Application of Multiple Locus Linear Mixed Model in Linkage Analyses and Association Studies
- Author(s): Wang, Meiyue
- Advisor(s): Xu, Shizhong
- et al.
Quantitative trait locus (QTL) mapping and genome-wide association studies (GWAS) are still the necessary first steps towards gene discovery. With the ever-growing number of genetic markers, more efficient algorithms for genetic mapping are necessary, especially in the big data era when QTL mapping and GWAS are to be conducted simultaneously for thousand traits, e.g., metabolomic traits. Furthermore, the conventional genomic scanning approaches that detect one locus at a time are subject to many problems, including large matrix inversion, over-conservativeness for tests after Bonferroni correction and difficulty in evaluation of the total genetic contribution to a trait’s variance. Targeting these problems, we take a further step and investigate the multiple locus model that detects all markers simultaneously in a single model.
The ordinary ridge regression (ORR) is well known for its high computational efficiency and analysis of the data with multicollinearity. However, ORR has never been widely applied to QTL mapping and GWAS due to its severe shrinkage on the estimated effects. Here we introduce a degree of freedom for each parameter and use it to deshrink both the estimated effect and its estimation error so that the Wald test is brought back to the same level as the Wald test of typical GWAS methods, such as efficient mixed model association (EMMA). The new method is called deshrinking ridge regression (DRR). Using sample data of small, medium and large model sizes, we demonstrate that DRR is efficient for all three model sizes while EMMA only works for medium and large models.

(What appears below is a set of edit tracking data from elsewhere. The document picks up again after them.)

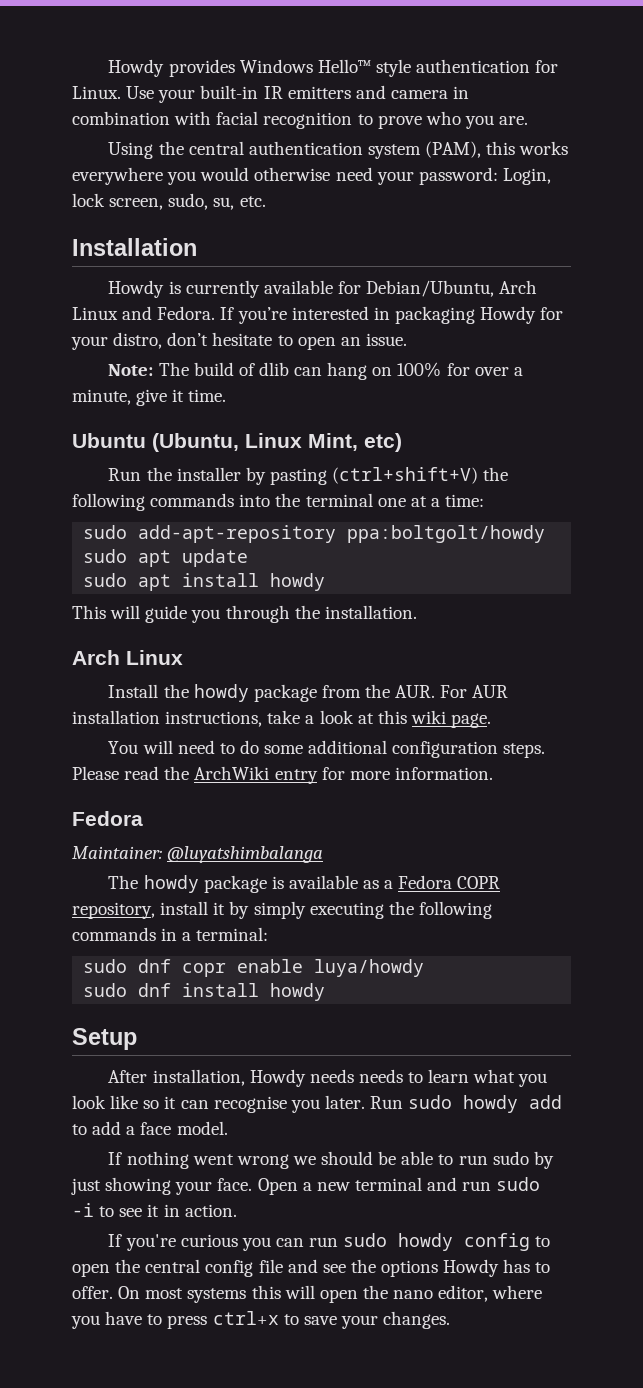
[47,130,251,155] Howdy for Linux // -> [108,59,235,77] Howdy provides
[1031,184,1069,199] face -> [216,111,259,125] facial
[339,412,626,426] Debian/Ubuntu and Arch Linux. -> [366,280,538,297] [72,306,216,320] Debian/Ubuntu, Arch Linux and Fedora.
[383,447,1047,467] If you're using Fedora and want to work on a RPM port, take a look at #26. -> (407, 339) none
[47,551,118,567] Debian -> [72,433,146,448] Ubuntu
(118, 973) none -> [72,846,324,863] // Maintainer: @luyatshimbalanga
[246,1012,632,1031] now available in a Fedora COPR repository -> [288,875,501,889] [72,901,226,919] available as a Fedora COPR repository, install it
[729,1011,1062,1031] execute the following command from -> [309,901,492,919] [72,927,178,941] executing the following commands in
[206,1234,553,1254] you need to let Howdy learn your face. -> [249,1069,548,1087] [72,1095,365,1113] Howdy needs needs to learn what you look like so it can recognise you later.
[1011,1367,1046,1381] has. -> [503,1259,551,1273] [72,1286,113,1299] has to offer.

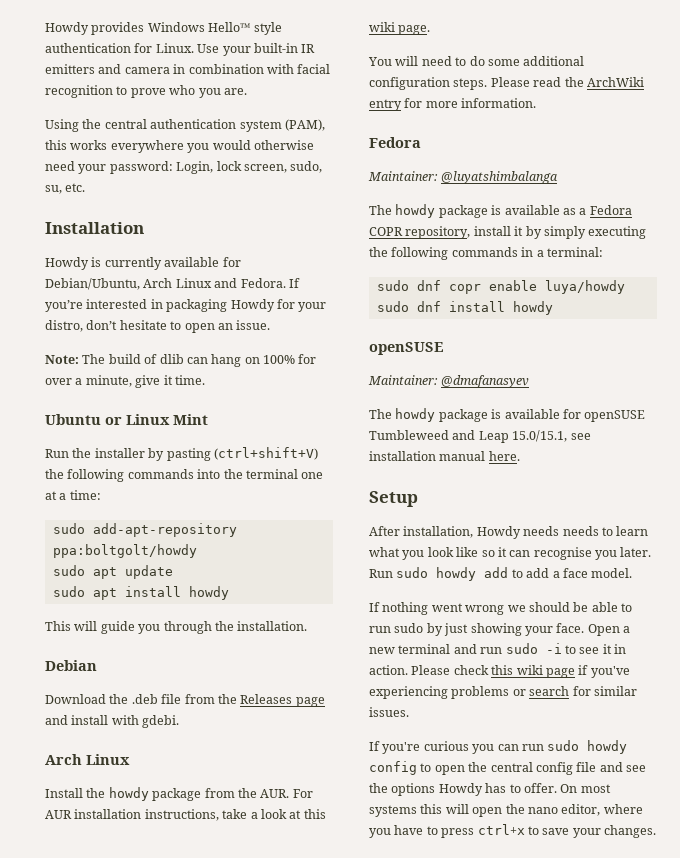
[152,433,402,452] (Ubuntu, Linux Mint, etc) -> [105,414,208,425] or Linux Mint
(417, 612) none -> [45,660,97,671] [45,694,325,707] [45,715,180,728] // Debian // Download the .deb file from the Releases page and install with gdebi.
(326, 992) none -> [369,342,443,355] [368,375,530,388] [369,408,646,422] [369,430,591,443] [369,451,520,461] // openSUSE // Maintainer: @dmafanasyev // The howdy package is available for openSUSE Tumbleweed and Leap 15.0/15.1, see installation manual here.
(237, 1210) none -> [411,665,630,678] [369,686,637,699] [369,707,409,717] Please check this wiki page if you've experiencing problems or search for similar issues.

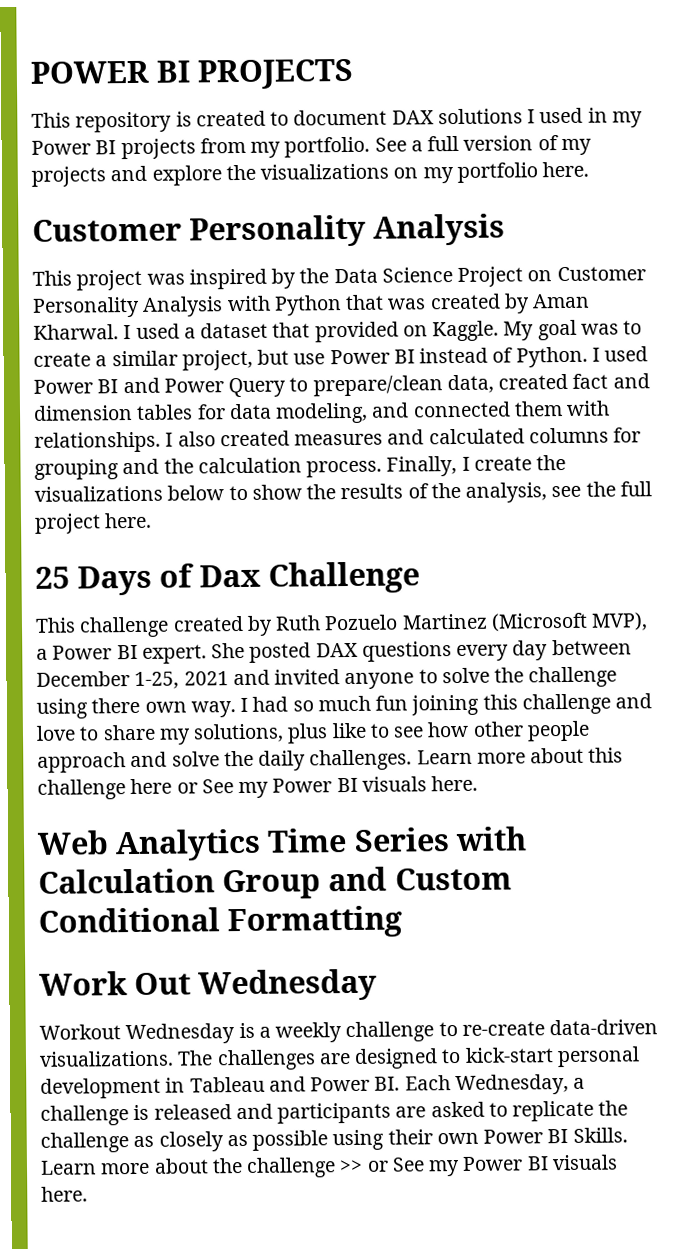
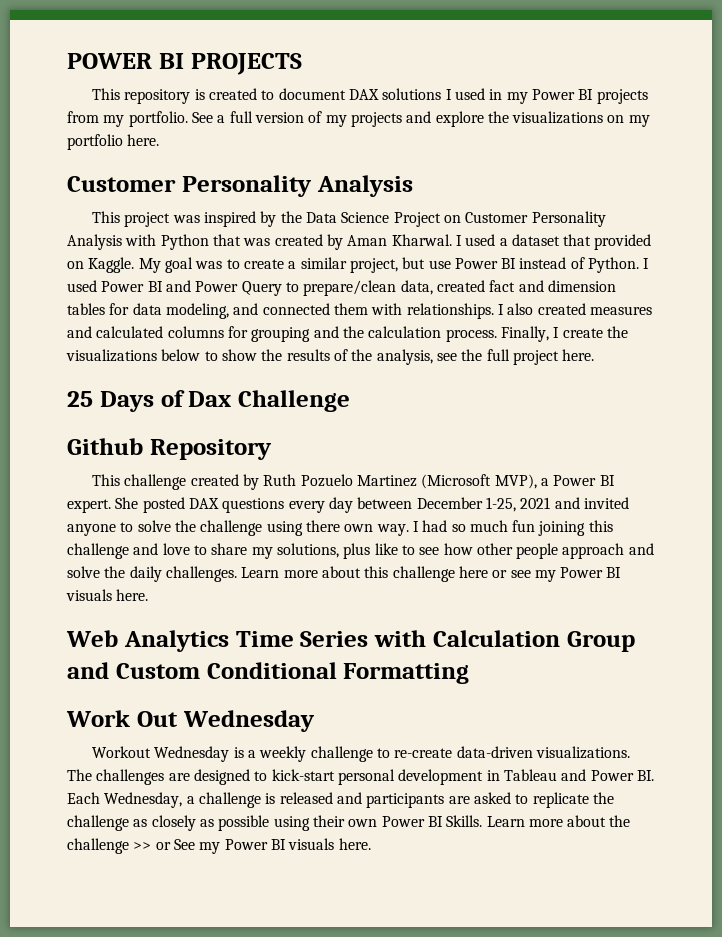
(420, 577) none -> [67,438,272,460] // Github Repository
[201,779,234,794] See -> [510,570,531,578] see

We also developed a sparse Bayesian learning (SBL) method for QTL mapping and GWAS. This new method adopts coordinate descent algorithm to estimate parameters by updating one parameter at a time conditional on current values of all other parameters. It uses an L2 type of penalty that allows the method to handle extremely large sample sizes (>100,000). Simulation studies show that SBL often has higher statistical powers and the simulated true loci are often detected with extremely small p-values, indicating that SBL is insensitive to stringent thresholds in significance testing.